Human-Agent-Robot Task Coordination in FiWi-Based Tactile Internet Infrastructures Using Context- and Self-Awareness

With the advent of safe collaborative robots, their seamless integration into human teams as teammates is starting to gain steam as part of the vision of the emerging Tactile Internet. The Tactile Internet lies at the nexus of computerization, automation, and robotization. While necessary, low task execution time and ultra-reliable human-robot connectivity are not sufficient to unleash the full potential of the resultant human-agent-robot teamwork (HART) applications. In this paper, we propose a context- and self-aware HART-centric allocation scheme for both physical and digital tasks to coordinate the automation and augmentation of mutually beneficial human-machine coactivities while spreading ownership of robots across users over integrated fiber-wireless (FiWi) Tactile Internet infrastructures.

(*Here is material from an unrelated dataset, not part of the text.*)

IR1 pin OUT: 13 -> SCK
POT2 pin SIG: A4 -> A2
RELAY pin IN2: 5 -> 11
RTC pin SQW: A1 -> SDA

In addition to realizing collective context-awareness via HART-centric task coordination, we aim at exploiting local self-awareness in order to improve the energy-delay performance of robots. Further, we present an analytical framework to estimate the packet transmission delay and human-robot connection reliability. Our results indicate that our proposed context- and self-aware HART-centric task coordination scheme obtains a low task execution time while minimizing the energy consumption and operational expenditures (OPEX) of mobile robots.